Além de psicóloga e terapeuta cognitivo-comportamental, também fui paciente de Burnout. Um processo doloroso, que exigiu reconhecer limites que, até então, eu não havia conseguido estabelecer.
A falta de empatia de uma liderança que se dizia “humana” minou minha autoconfiança profissional. Vivi em um ambiente tóxico, marcado por fofocas, silenciamentos e barreiras ao desenvolvimento. Quando não há estratégia para construir um ambiente livre de riscos psicossociais, o problema passa a ser quem aponta que algo não está certo. E, nesse cenário, a demissão veio.
Por um tempo, vivi a revolta da injustiça. Especialmente ao perceber lideranças que dizem já ter passado por isso, mas acabam reproduzindo o mesmo adoecimento em outras pessoas.
Depois, me reposicionei no meu lugar profissional: acolher, escutar, trabalhar a reestruturação cognitiva e ajudar pessoas a compreenderem seu papel e seus limites nos contextos em que vivem.
E, diariamente, recebo relatos semelhantes — ou até piores — do que vivi.
Foi isso que me impulsionou a me especializar na implementação da NR-01, com foco em saúde mental e prevenção de riscos psicossociais.
Não é mais possível que lideranças finjam que nada está acontecendo ou simplesmente descartem quem adoece dentro dos ambientes que lideram.
Liderar é lidar com vidas.

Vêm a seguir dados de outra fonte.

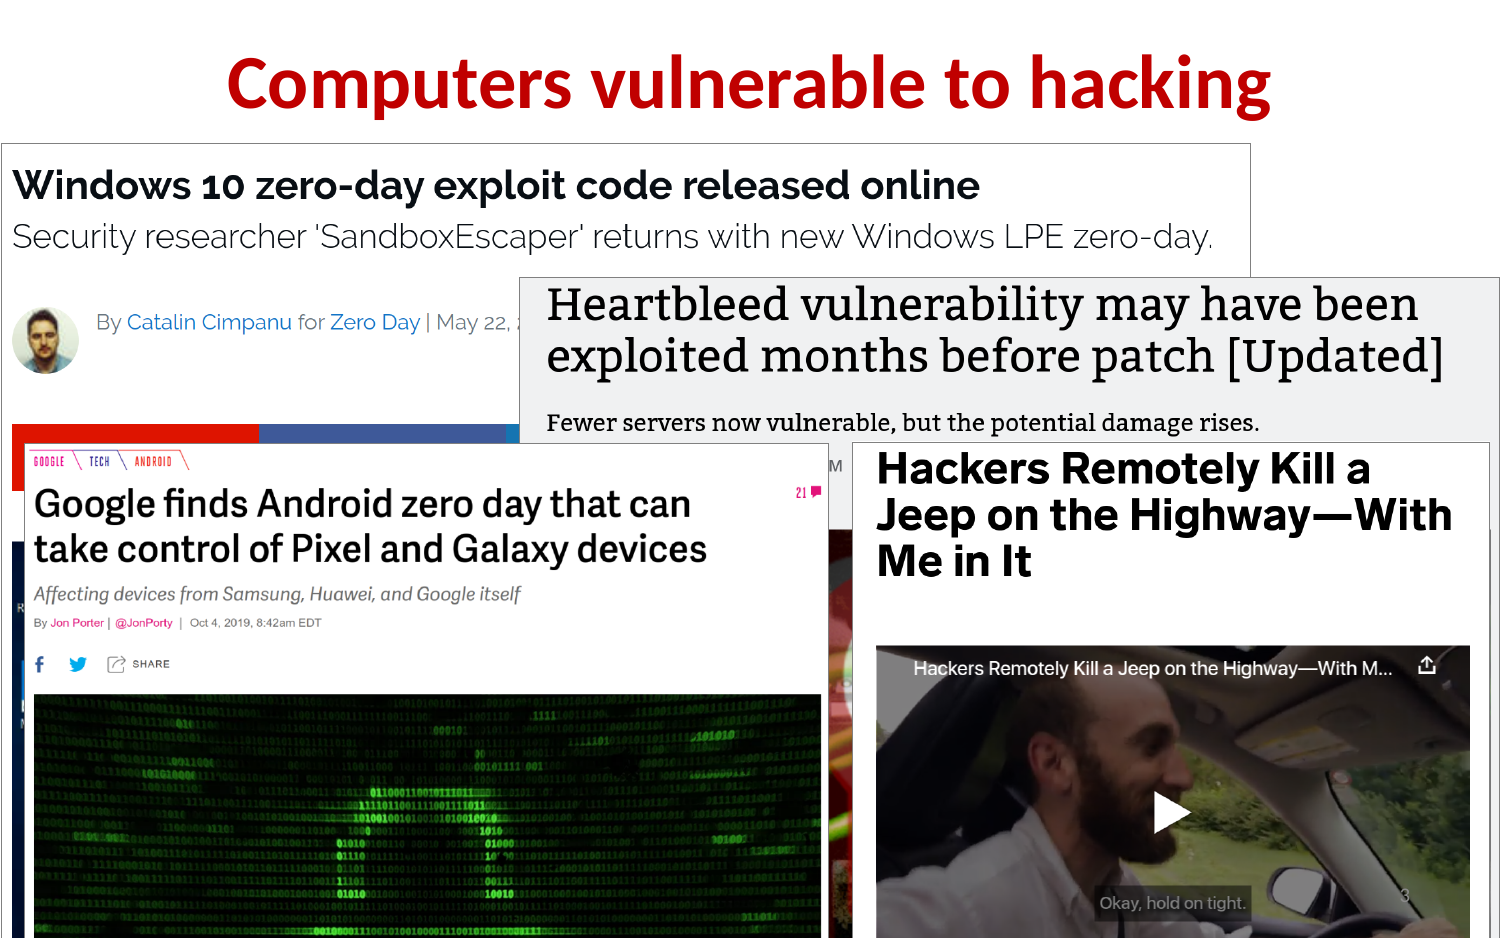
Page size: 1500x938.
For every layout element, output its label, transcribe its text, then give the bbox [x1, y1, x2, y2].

title Computers vulnerable to hacking [75, 0, 1425, 157]
picture [1, 143, 1500, 938]
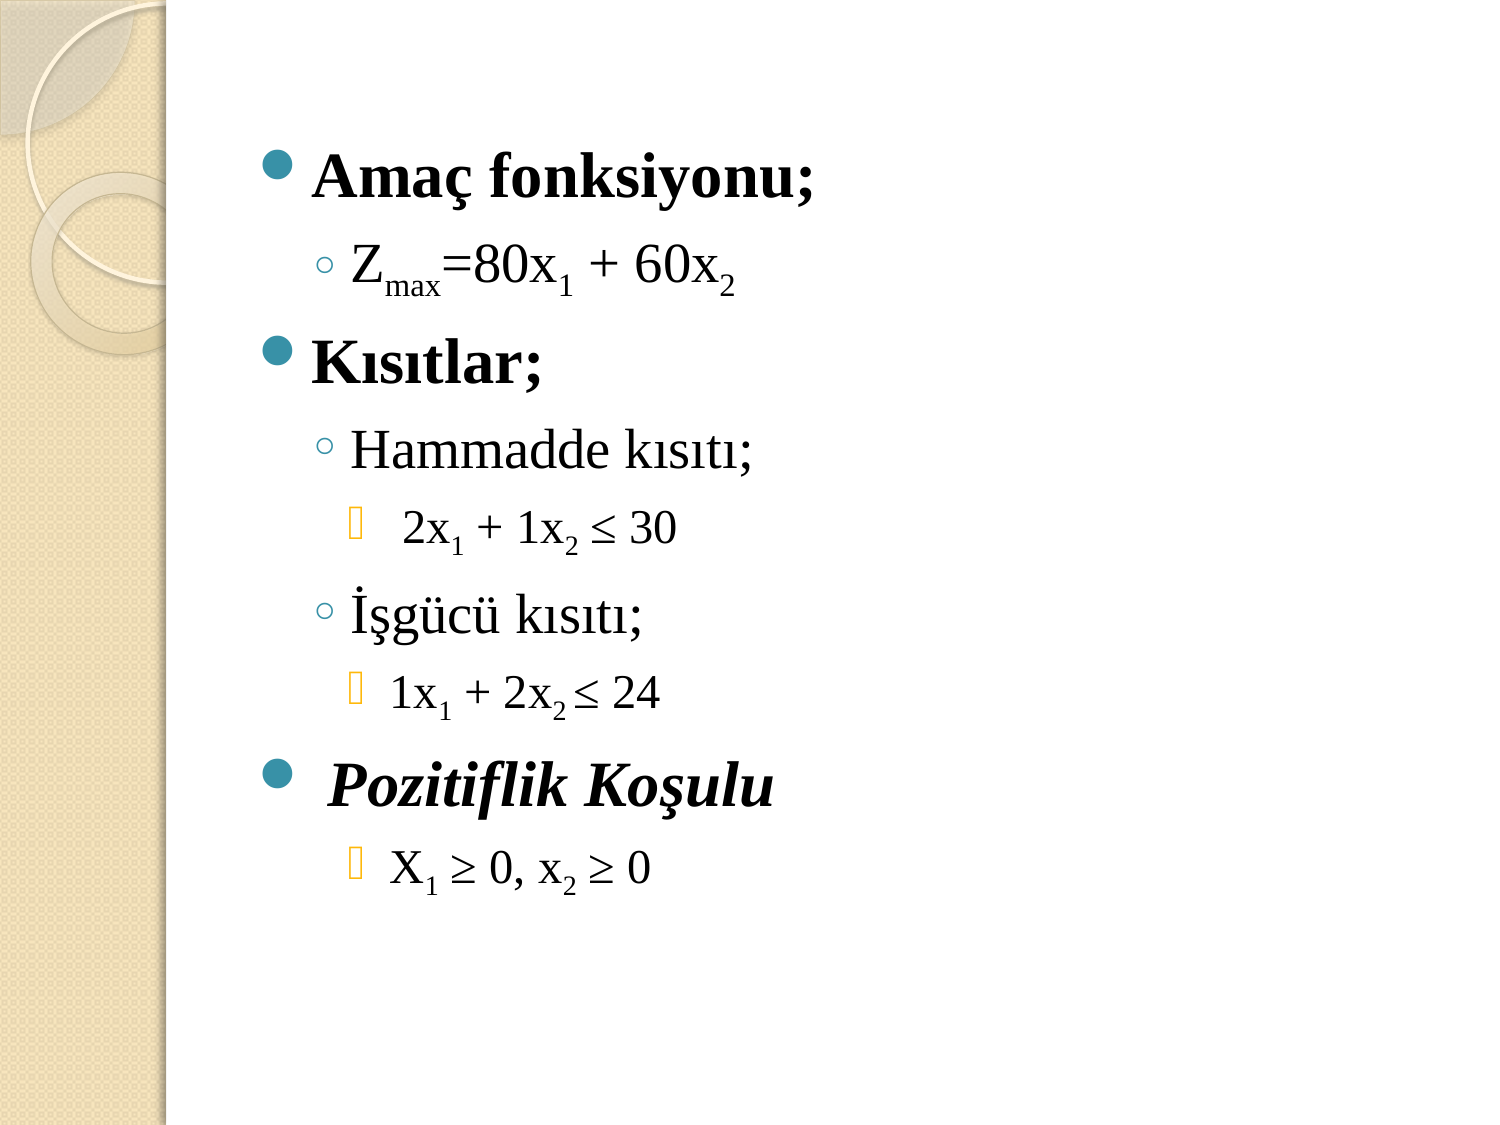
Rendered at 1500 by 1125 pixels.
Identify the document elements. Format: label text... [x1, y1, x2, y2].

list Amaç fonksiyonu; Zmax=80x1 + 60x2 Kısıtlar; Hammadde kısıtı; 2x1 + 1x2 ≤ 30 İşgücü kısıtı; 1x1 + 2x2 ≤ 24 Pozitiflik Koşulu X1 ≥ 0, x2 ≥ 0 [183, 125, 1413, 913]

E, muitas vezes, decisões mal conduzidas desestruturam não apenas um profissional, mas famílias inteiras.
Saúde mental no mundo corporativo não é frescura, nem falta de estrutura pessoal.
É consequência direta de exposições contínuas a situações que ultrapassam qualquer limite humano.
E você?
Vai continuar fingindo que nada está acontecendo… até quando?